### Penggalan Dokumen
====

Halloween party ideas 2015

Go Ihsan - أَحَسِبَ النَّاسُ أَنْ يُتْرَكُوا أَنْ يَقُولُوا آمَنَّا وَهُمْ لا يُفْتَنُونَ

Apakah manusia itu mengira bahwa mereka dibiarkan (saja) mengatakan: “Kami telah beriman”, sedang mereka tidak diuji lagi? (QS.Al-Ankabut:2)

Sebuah ayat yang tentu sudah masyhur di antara kaum muslimin. Ayat ini masyhur karena berkenaan dengan keniscayaan sebagai orang yang telah mengikrarkan keimanan maka pasti akan memperoleh ujian atas keputusannya.

====

### Data yang Diberikan
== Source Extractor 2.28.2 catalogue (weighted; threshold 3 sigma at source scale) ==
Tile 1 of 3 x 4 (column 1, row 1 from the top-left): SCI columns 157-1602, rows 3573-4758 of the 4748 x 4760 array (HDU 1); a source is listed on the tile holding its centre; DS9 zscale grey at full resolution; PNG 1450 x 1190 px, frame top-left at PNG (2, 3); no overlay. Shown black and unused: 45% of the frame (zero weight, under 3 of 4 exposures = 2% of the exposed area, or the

====

### Latihan
Salinlah dengan tepat bagian penggalan dokumen yang dimulai dari "Halloween party ideas" dan berakhir pada "diuji lagi? (QS.Al-Ankabut:2)". Materi ini tidak memiliki kaitan dengan penggalan dokumen.

### Tugas Terselesaikan
Halloween party ideas 2015

Go Ihsan - أَحَسِبَ النَّاسُ أَنْ يُتْرَكُوا أَنْ يَقُولُوا آمَنَّا وَهُمْ لا يُفْتَنُونَ

Apakah manusia itu mengira bahwa mereka dibiarkan (saja) mengatakan: “Kami telah beriman”, sedang mereka tidak diuji lagi? (QS.Al-Ankabut:2)